WHAT THE EXERCISE ASKS.
A copy of the listing below is needed, exact in every line and without images.

GIVEN RECORDS.
####
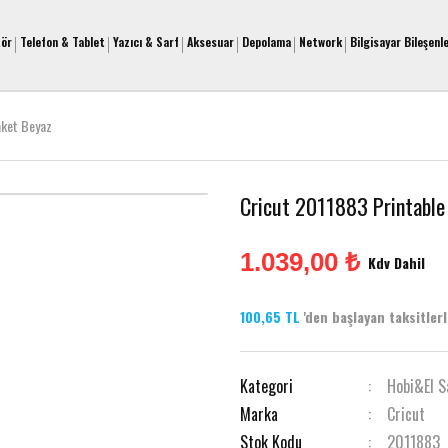
tör
Telefon & Tablet
Yazıcı & Sarf
Aksesuar
Depolama
Network
Bilgisayar Bileşenle
aket Beyaz
Cricut 2011883 Printable 
1.039,00 ₺
Kdv Dahil
100,65 TL
'den başlayan taksitlerle
Kategori
Hobi&El S
Marka
Cricut
Stok Kodu
2011883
####
EXERCISE RESPONSE.
tör
Telefon & Tablet
Yazıcı & Sarf
Aksesuar
Depolama
Network
Bilgisayar Bileşenle
aket Beyaz
Cricut 2011883 Printable 
1.039,00 ₺
Kdv Dahil
100,65 TL
'den başlayan taksitlerle
Kategori
Hobi&El S
Marka
Cricut
Stok Kodu
2011883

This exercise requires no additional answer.